PROBLEMS TO SOLVE:
**A)** In the article on India's nuclear tests, retype the passage starting at "In the 1960s, India" and ending at "of following suit.".
**B)** List every specific year (four digits, not decades) that appears in the body paragraphs of the article on India's nuclear tests, leaving out the date lines at the top.
=== SOURCE TEXT ===
Against Nuclear Apartheid

28 Sep, 1998    ·   145

The following are extracts from an article in the Foreign Affairs journal, September/October 1998

The Case for India 's Tests



While the end of the Cold War transformed the political landscape in Europe , it did little to ameliorate India 's security concerns. The rise of China and continued strains with Pakistan made the 1980s and 1990s a greatly troubling period for India . At the global level, the nuclear weapons states showed no signs of moving decisively toward a world free of atomic danger. Instead, the nuclear nonproliferation treaty (NPT) was extended indefinitely and unconditionally in 1995, perpetuating the existence of nuclear weapons in the hands of five countries . . . In 1996, after they had conducted over 2,000 tests, a Comprehensive Test Ban Treaty (CTBT) was opened for signature, following two and a half years of negotiations in which India participated actively. This treaty, alas, was neither comprehensive nor related to disarmament but rather devoted to ratifying the nuclear status quo. India 's options had narrowed critically.



India had to ensure that its nuclear option, developed and safeguarded over decades, was not eroded by self-imposed restraint. . . . Faced with a difficult decision, New Delhi realized that its lone touchstone remained national security. The nuclear tests it conducted on May 11 and 13 were by then not only inevitable but a continuation of policies from almost the earliest years of independence. India 's nuclear policy remains firmly committed to a basic tenet: that the country's national security in a world of nuclear proliferation lies either in global disarmament or in exercise of the principle of equal and legitimate security for all.



The Tests of May



In 1947, when a free India took its rightful place in the world, both the nuclear age and the Cold War had already dawned. Instead of aligning with either bloc, India   . . chose the more difficult path of nonalignment . . . India 's foreign policy was based



on its desire to attain an alternative global balance of power that, crucially, was structured around universal, nondiscriminatory disarmament . . .



Nuclear weapons, theorists (however) reasoned, are not actually weapons of war but, in effect, military deterrents and tools of possible diplomatic coercion. . . . In the absence of universal disarmament, India could scarcely accept a regime that arbitrarily divided nuclear haves from have-nots . . . From the start, therefore, its principles instilled a distaste for the self-identified and closed club of the five permanent members of the U.N. Security Council. . . .



In the 1960s, India 's security concerns deepened. In 1962, China attacked India on its Himalayan border. The nuclear age entered India 's neighbourhood when China became a nuclear power in October 1964. From then on, no responsible Indian leader could rule out the option of following suit.



With no international guarantees of Indian security forthcoming, nuclear abstinence by India alone seemed increasingly worrisome. . . . A series of Indian nonproliferation initiatives had scant impact. . . . In 1968, India reaffirmed its commitment to disarmament but decided not to sign the NPT. In 1974 it conducted its first nuclear test, Pokhran I.
=== COLLECTED DATA ===
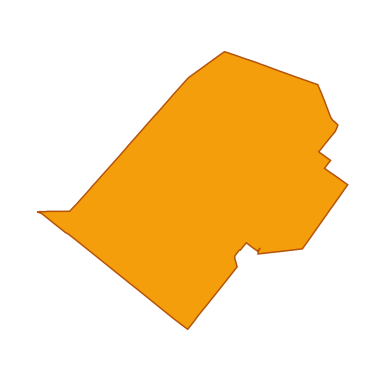 Pesac, Timis, Romania (Mercator projection), rotated 264°
{"feature_id": "2599482B87731626232566", "entity_name": "Pesac", "entity_type": "district", "adm_level": 2, "iso_a3": "ROU", "parent_name": "Romania", "parent_adm1": "Timis", "projection": "mercator", "projection_center": [20.847, 45.978], "detail": "fine", "context": "isolated", "style": "filled", "palette": "amber", "viewbox_px": 384, "rotation_deg": 264, "n_neighbors": 0, "source": "geoboundaries", "source_scale": "gbopen_adm2", "svg_char_len": 2789}
<svg xmlns="http://www.w3.org/2000/svg" viewBox="0 0 384 384"><g transform="rotate(264 192 192)"><path d="M182.9,347.6L184.6,345.7L190.8,338.8L198.9,329.3L199.9,328.3L201.7,326.3L205.6,329.9L208.9,333.1L210.3,331.6L212.7,328.9L214.7,326.8L217.3,323.7L218.7,322.2L220.3,323.9L225.4,328.8L229.6,333.0L234.1,337.6L236.7,340.3L237.4,340.9L241.1,343.0L243.4,344.1L244.2,343.4L245.5,342.4L248.9,339.3L249.4,339.0L250.2,338.5L251.7,337.8L252.4,337.6L253.6,337.3L254.9,336.9L258.0,336.1L263.2,334.7L268.6,333.3L271.5,332.5L276.5,331.1L280.7,329.8L285.1,328.4L285.6,328.3L285.8,328.1L285.9,327.8L288.0,323.2L290.0,319.2L291.4,316.1L295.3,307.9L296.8,304.7L299.3,299.6L301.9,294.2L306.1,285.6L307.2,283.4L310.1,277.6L312.3,272.9L313.2,271.3L313.6,270.5L314.6,268.4L318.6,259.6L322.0,252.4L324.0,248.2L327.2,241.2L328.1,238.9L325.9,234.9L322.7,229.3L318.2,221.5L313.6,213.6L311.7,210.2L310.0,207.3L306.5,201.2L305.3,199.6L302.3,196.2L301.3,195.1L296.4,189.7L290.9,183.6L283.9,176.1L279.6,171.5L274.0,165.4L269.3,160.1L265.1,155.5L259.2,149.2L244.1,132.7L243.8,132.5L243.7,132.3L242.5,131.1L241.0,129.6L239.4,127.8L238.6,126.9L237.0,125.2L235.4,123.5L234.1,122.1L233.8,121.8L232.7,120.5L229.8,117.3L228.4,115.8L226.9,114.1L225.4,112.5L223.9,110.8L222.5,109.3L217.3,103.5L216.9,103.1L215.3,101.4L213.8,99.7L212.2,98.0L210.8,96.4L209.4,94.8L207.9,93.1L207.6,92.9L207.4,92.7L206.5,91.7L199.8,84.5L197.2,81.5L196.4,80.6L195.9,80.1L194.4,78.4L194.2,78.3L192.3,76.2L191.5,75.2L190.0,73.4L189.0,72.2L187.1,70.0L185.6,68.3L185.8,66.5L186.0,64.4L186.2,62.5L186.4,60.4L186.6,58.4L186.8,56.3L187.0,54.5L187.2,52.3L187.3,52.1L187.3,51.8L187.4,51.3L187.5,50.2L187.6,48.8L187.6,48.6L187.9,46.4L187.7,46.1L187.9,42.9L188.1,40.5L188.4,39.9L188.3,39.2L188.4,38.1L188.5,36.5L188.1,36.4L187.3,38.2L186.8,39.3L186.3,40.2L184.1,42.5L174.3,52.3L167.2,59.6L165.0,61.8L163.1,64.6L162.1,65.6L156.5,71.4L130.9,97.2L119.2,108.9L112.3,115.9L108.1,120.1L106.2,122.1L103.9,124.4L99.1,129.3L96.1,132.3L85.0,143.4L79.1,149.3L68.5,159.9L60.3,168.6L55.9,173.4L60.1,177.5L63.9,181.2L65.1,182.2L70.1,186.9L73.7,190.5L78.7,195.6L81.8,198.6L90.2,206.9L97.1,213.7L103.4,219.9L106.0,222.4L112.9,229.1L115.7,228.6L121.0,227.7L121.7,227.6L122.3,227.7L122.9,227.7L123.4,227.9L123.6,228.0L124.0,228.1L124.6,228.5L125.6,229.4L126.5,230.3L129.2,232.9L129.1,233.9L132.2,237.0L135.8,240.7L132.0,244.7L129.6,247.3L126.4,250.9L129.2,254.1L128.5,253.5L127.5,252.7L125.9,251.9L124.5,251.3L123.5,251.1L123.5,255.2L123.6,263.7L123.6,273.3L123.7,282.6L123.9,291.6L123.9,295.9L125.1,296.9L127.1,298.6L131.4,302.5L135.8,306.3L140.7,310.6L143.6,313.1L149.6,318.4L152.0,320.5L156.0,324.0L159.4,326.9L164.4,331.4L167.4,334.0L170.3,336.6L173.4,339.3L174.6,340.3L179.3,344.4L181.9,346.7L182.9,347.6Z" fill="#f59e0b" stroke="#b45309" stroke-width="1.5"/></g></svg>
===
ANSWERS BELOW:
**A)**
In the 1960s, India 's security concerns deepened. In 1962, China attacked India on its Himalayan border. The nuclear age entered India 's neighbourhood when China became a nuclear power in October 1964. From then on, no responsible Indian leader could rule out the option of following suit.

**B)** 1947, 1962, 1964, 1968, 1974, 1995, 1996